Le ministère de l’Économie, de l’Innovation et de l’Énergie s’est tourné vers Didier Leconte, vice-président, investissement, sciences de la vie et technologie, chez Investissement Québec (IQ) jusqu’en mai dernier, et Max Felhmann, qui a notamment été président fondateur et chef de la direction de l’Institut Néomed.

Leur mission : « structurer une initiative porteuse » ou « implanter un projet de relance » dans les installations autrefois occupées par Medicago.

Ces deux consultants empocheront 100 000 $ chacun.

Le ministère de l’Économie justifie cette décision par l’absence d’expertise interne et affirme que le contrat à M. Leconte respecte les règles en vigueur parce que ce dernier n’était pas un fonctionnaire, mais un employé d’une société d’État.

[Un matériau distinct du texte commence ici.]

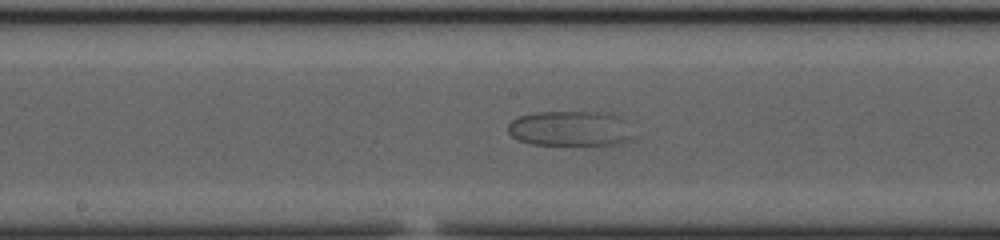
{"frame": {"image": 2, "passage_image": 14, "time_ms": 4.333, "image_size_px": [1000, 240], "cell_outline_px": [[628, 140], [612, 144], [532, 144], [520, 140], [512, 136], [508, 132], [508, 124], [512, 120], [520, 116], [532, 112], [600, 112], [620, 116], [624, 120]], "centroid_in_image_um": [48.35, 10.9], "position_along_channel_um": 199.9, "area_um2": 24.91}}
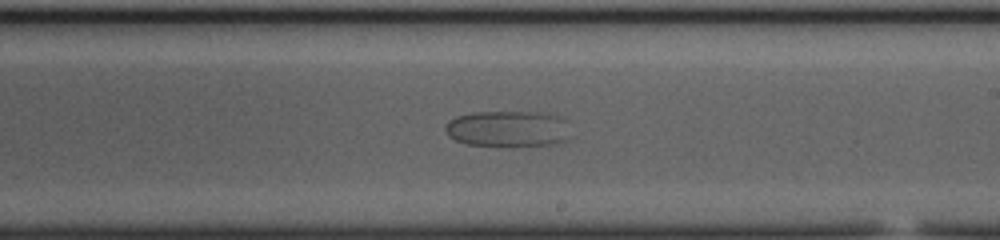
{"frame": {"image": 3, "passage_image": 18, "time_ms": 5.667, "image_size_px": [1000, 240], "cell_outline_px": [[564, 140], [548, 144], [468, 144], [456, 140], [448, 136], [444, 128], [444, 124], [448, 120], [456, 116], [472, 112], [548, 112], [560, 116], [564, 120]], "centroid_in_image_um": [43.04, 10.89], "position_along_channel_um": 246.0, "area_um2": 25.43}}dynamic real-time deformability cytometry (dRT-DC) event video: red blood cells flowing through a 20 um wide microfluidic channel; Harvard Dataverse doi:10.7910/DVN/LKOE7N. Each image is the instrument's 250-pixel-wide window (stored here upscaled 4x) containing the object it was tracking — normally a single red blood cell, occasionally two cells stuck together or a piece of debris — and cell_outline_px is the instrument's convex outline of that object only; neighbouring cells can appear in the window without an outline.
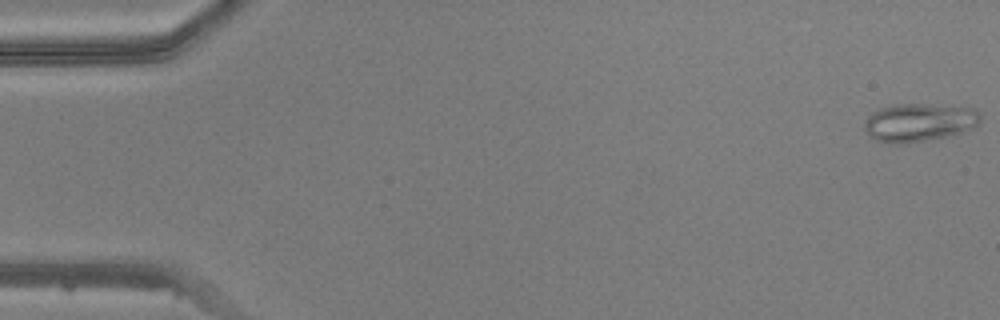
{"species": "common noctule bat (a hibernating species)", "species_latin": "Nyctalus noctula", "temperature_condition": "warm", "stored_images_in_passage": 50, "camera_frame_rate_fps": 3000, "um_per_image_px": 0.085, "animal": {"sex": "male", "body_mass_g": 20.5, "forearm_length_mm": 52.5}, "frame": {"image": 1, "passage_image": 1, "time_ms": 0.0, "image_size_px": [1000, 320], "cell_outline_px": [[980, 120], [976, 128], [944, 136], [924, 140], [900, 144], [896, 144], [876, 140], [864, 128], [864, 124], [868, 116], [872, 112], [880, 108], [896, 104], [924, 104], [976, 108], [980, 116]], "centroid_in_image_um": [78.14, 10.39], "position_along_channel_um": 6.9, "area_um2": 25.49}}
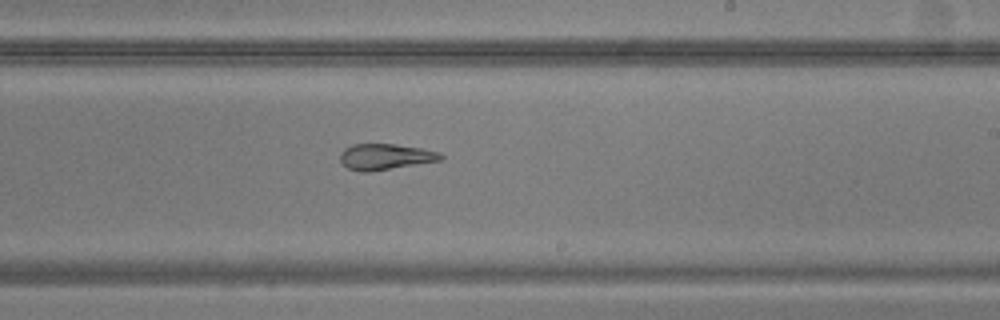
{"frame": {"image": 2, "passage_image": 30, "time_ms": 9.667, "image_size_px": [1000, 320], "cell_outline_px": [[444, 156], [440, 160], [368, 172], [360, 172], [348, 168], [340, 160], [340, 152], [344, 148], [352, 144], [396, 144], [420, 148], [440, 152]], "centroid_in_image_um": [32.72, 13.31], "position_along_channel_um": 256.3, "area_um2": 15.09}}
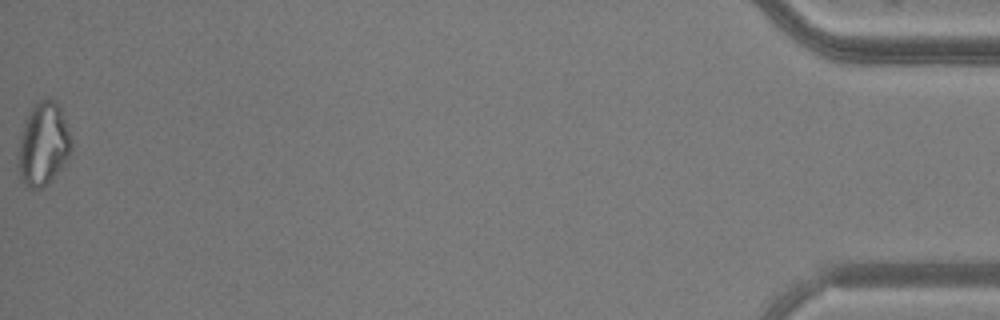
{"frame": {"image": 3, "passage_image": 50, "time_ms": 16.333, "image_size_px": [1000, 320], "cell_outline_px": [[72, 148], [64, 164], [48, 184], [44, 188], [32, 188], [24, 184], [20, 180], [16, 164], [16, 156], [20, 136], [24, 120], [32, 108], [40, 100], [48, 96], [56, 100], [60, 108], [68, 128], [72, 140]], "centroid_in_image_um": [3.64, 12.26], "position_along_channel_um": 431.6, "area_um2": 26.24}}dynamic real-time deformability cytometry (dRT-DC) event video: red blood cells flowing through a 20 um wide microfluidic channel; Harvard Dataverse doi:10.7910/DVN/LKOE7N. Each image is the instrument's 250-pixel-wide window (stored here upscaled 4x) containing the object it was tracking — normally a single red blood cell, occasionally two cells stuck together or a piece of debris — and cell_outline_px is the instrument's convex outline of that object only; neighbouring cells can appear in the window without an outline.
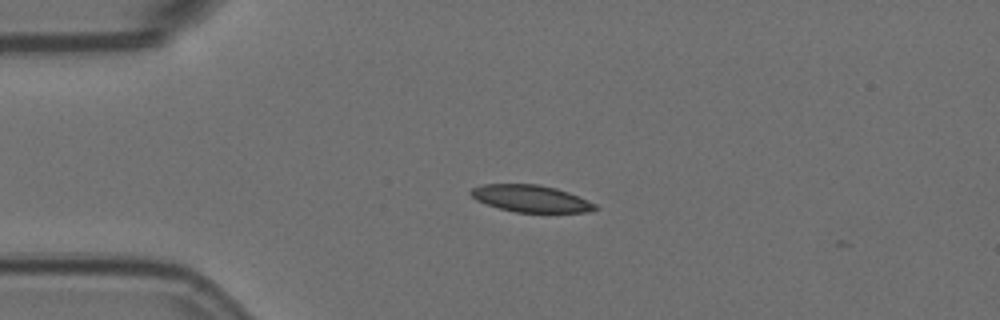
{"species": "Egyptian fruit bat (a non-hibernating species)", "species_latin": "Rousettus aegyptiacus", "temperature_condition": "room temperature", "stored_images_in_passage": 3, "camera_frame_rate_fps": 3000, "um_per_image_px": 0.085, "animal": {"sex": "female"}, "frame": {"image": 1, "passage_image": 3, "time_ms": 0.667, "image_size_px": [1000, 320], "cell_outline_px": [[600, 208], [588, 212], [516, 212], [500, 208], [476, 200], [468, 192], [472, 188], [484, 184], [540, 184], [556, 188], [568, 192], [588, 200], [596, 204]], "centroid_in_image_um": [45.14, 16.87], "position_along_channel_um": 39.9, "area_um2": 19.48}}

« L’objectif est de structurer une initiative porteuse en sciences de la vie dans des infrastructures vacantes qui n’ont pas encore été complétées et qui ont été pensées pour un seul usage afin d’en faire un projet économiquement viable et structurant pour la région de Québec », affirme dans un courriel Jean-Pierre D’Auteuil, porte-parole du Ministère.

Il n’a pas été possible de parler à M. Leconte, qui se présente maintenant comme un « conseiller stratégique » dans le créneau des sciences de la vie. Par courriel, il a souligné avoir quitté IQ le 31 mai de manière « harmonieuse ». Le consultant dit avoir été contacté par le ministère de l’Économie dans ce dossier.

Grosse expansion

Medicago avait annoncé, en 2015, la construction d’un nouveau complexe de 44 000 mètres carrés (environ 475 000 pieds carrés) dans le secteur D’Estimauville pour fabriquer des vaccins à base de plantes. On devait y retrouver une usine, une serre, un centre de recherche et de développement ainsi que des bureaux administratifs. La débâcle provoquée par Mitsubishi donne du fil à retordre à Québec et Ottawa, qui tentent de trouver une nouvelle vocation à l’endroit.

En surface, le dossier semble avancer à pas de tortue.

Au printemps dernier, un plan de relance avait été présenté à Québec et Ottawa par quatre organisations – Centre de recherche du CHU de Québec-Université Laval, l’Institut national d’optique (INO), l’Université Laval et Québec International – établies dans la Capitale-Nationale.

Ce quatuor attend toujours.

« Il n’y a pas de nouveau depuis que INO a fait part de son intention […] de collaborer aux initiatives publiques visant à donner une deuxième vie aux bâtiments de Medicago », affirme le porte-parole de l’organisation Mathieu Bilodeau.

Au ministère de l’Économie, on se limite à dire que les consultants ont exploré « plusieurs propositions de projets » et « modèles d’affaires ».

Ce n’est pas la première fois qu’un projet de Mitsubishi sur le sol québécois se termine en queue de poisson.

En mai 2020, le conglomérat a mis la clé sous la porte de son centre d’ingénierie en aéronautique à Boisbriand moins d’un an après son ouverture. L’entreprise avait obtenu un prêt de 12 millions du gouvernement Legault pour s’implanter dans les Laurentides.

Une partie du prêt avait été déboursée par Investissement Québec, mais cette somme a été remboursée en « totalité » par Mitsubishi, assure le Ministère.